Personnage clé dans l'affaire du financement libyen, l'intermédiaire Alexandre Djouhri, réclamé depuis des années par la justice française, est arrivé jeudi à l'aéroport de Roissy et devrait être présenté d'ici 24 heures aux magistrats anticorruption français en vue de sa mise en examen.
L'homme d'affaires franco-algérien, au cœur de l'enquête sur des soupçons de financement libyen de la campagne présidentielle de Nicolas Sarkozy en 2007, a été remis aux autorités judiciaires françaises à sa descente de l'avion, en provenance de Londres, a-t-on appris de sources judiciaire et policière, confirmant BFMTV.
Alexandre Djouhri, 60 ans, se trouvait jeudi soir dans les locaux de la police aux frontières de l'aéroport parisien.
Contactés par l'AFP, ses avocats français n'étaient pas joignables dans l'immédiat.
Il avait été arrêté en janvier 2018 à l'aéroport de Londres, en vertu de mandats d'arrêt européens émis par la justice française, notamment pour "détournements de fonds publics" et "corruption".
Hospitalisé après une série d'accidents cardiaques, l'homme d'affaires a été assigné à résidence dans la capitale britannique après avoir payé 1,13 million d'euros de caution.
Après deux ans de bataille judiciaire, une cour britannique a confirmé le 22 janvier la décision, rendue en février 2019 par le tribunal de Westminster, de le remettre à la France.
Quelques jours plus tard, son avocate en Angleterre a indiqué à l'AFP l'intention de son client de se rendre de lui-même en France pour "contester avec véhémence la procédure".
Alexandre Djouhri est très attendu par les magistrats français qui souhaitent le mettre en examen, les investigations ayant mis au jour plusieurs flux financiers suspects l'impliquant dans l'affaire libyenne.
Le nom de ce proche de l'ancien Premier ministre Dominique de Villepin puis de Claude Guéant, ex-ministre de Nicolas Sarkozy, est notamment apparu dans l'enquête pour la vente en 2009 d'une villa située à Mougins, sur la Côte-d'Azur, à un fonds libyen géré par Bachir Saleh, ancien dignitaire du régime de Khadafi.
Il est soupçonné d'en avoir été, derrière plusieurs prête-noms, le véritable propriétaire et de l'avoir cédée à un prix surévalué, permettant de dissimuler d'éventuels versements occultes du régime.
"C'est l'imaginaire et la machination, j'ai jamais eu de villa en prête-nom et j'ai jamais vendu de villa à Bachir Saleh", s'était-il défendu en mars dernier sur LCI.
- "Persécution" -
Lors d'une perquisition à son domicile à Genève en mars 2015, la découverte d'un RIB au nom de M. Guéant, avait aussi intrigué les magistrats.

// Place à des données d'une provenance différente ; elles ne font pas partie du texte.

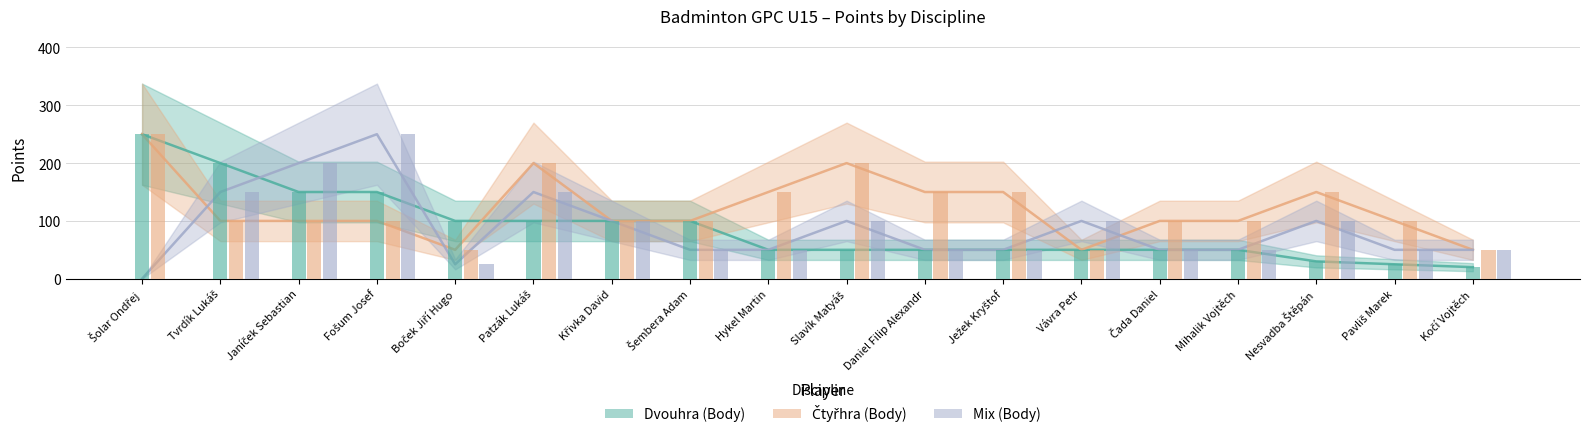

What is the average value of the Čtyřhra (Body) series?

122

Ceux-ci soupçonnent le bras droit de Nicolas Sarkozy d'avoir reçu 500.000 euros pour rétribuer diverses interventions en faveur de M. Djouhri, notamment auprès d'EADS (devenu Airbus group) à qui l'homme d'affaires aurait réclamé plusieurs millions d'euros de commission pour une vente d'avions à la Libye.

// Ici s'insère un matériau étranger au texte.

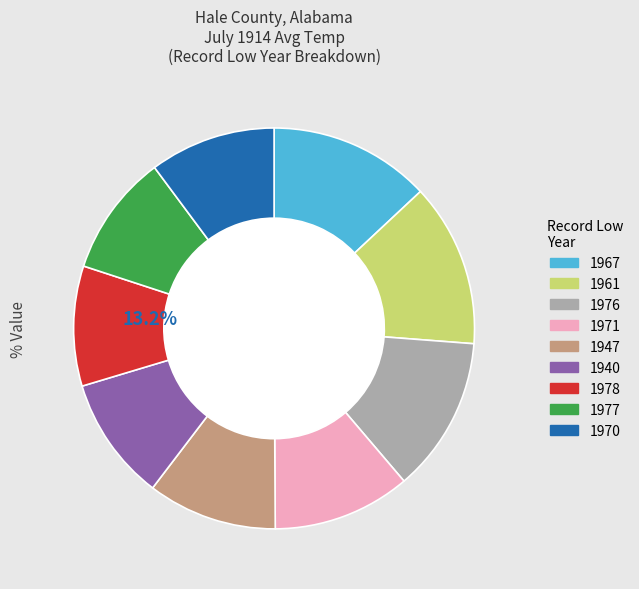

To the nearest percent, what is the difference between the 1978 and 1947 slice percentages?

1%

Claude Guéant a toujours soutenu que cette somme était le fruit de la vente de deux tableaux de peinture flamande.
Ne parvenant pas à auditionner l'insaisissable "Monsieur Alexandre", son surnom dans le milieu politique, les magistrats avaient décidé d'émettre un premier mandat d'arrêt en décembre 2017, complété par de nouvelles charges en février 2018, après son arrestation.
Mais M. Djouhri, qui a dénoncé plusieurs fois une justice "politique" et une "persécution", conteste la validité des mandats d'arrêt. La question doit d'ailleurs être débattue le 19 mars devant la cour d'appel de Paris.
Sa défense avance que la loi helvétique ne contraignait pas ce résident suisse à se rendre en France. Et que les convocations informelles des enquêteurs, par e-mail et par téléphone en juillet 2016, n'ont pas respecté la procédure.
"Ils ont fait une perquisition (à son domicile, ndlr), ils n'ont absolument rien trouvé donc ils ont inventé une fuite pour pouvoir m'arrêter à Londres", avait-il déclaré à la sortie du tribunal en février 2019.
Témoignages de dignitaires libyens, notes des services secrets de Tripoli, accusations d'un intermédiaire... Après six ans de travail, une somme d'indices troublants ont donné corps à la thèse d'un financement, par le régime de Khadafi, de la campagne présidentielle victorieuse de Nicolas Sarkozy.
Mais aucune preuve matérielle n'a été retrouvée, même si des mouvements de fonds suspects ont conduit à huit mises en examen à ce jour, au premier rang desquels Nicolas Sarkozy, ses anciens ministres Claude Guéant, Eric Woerth.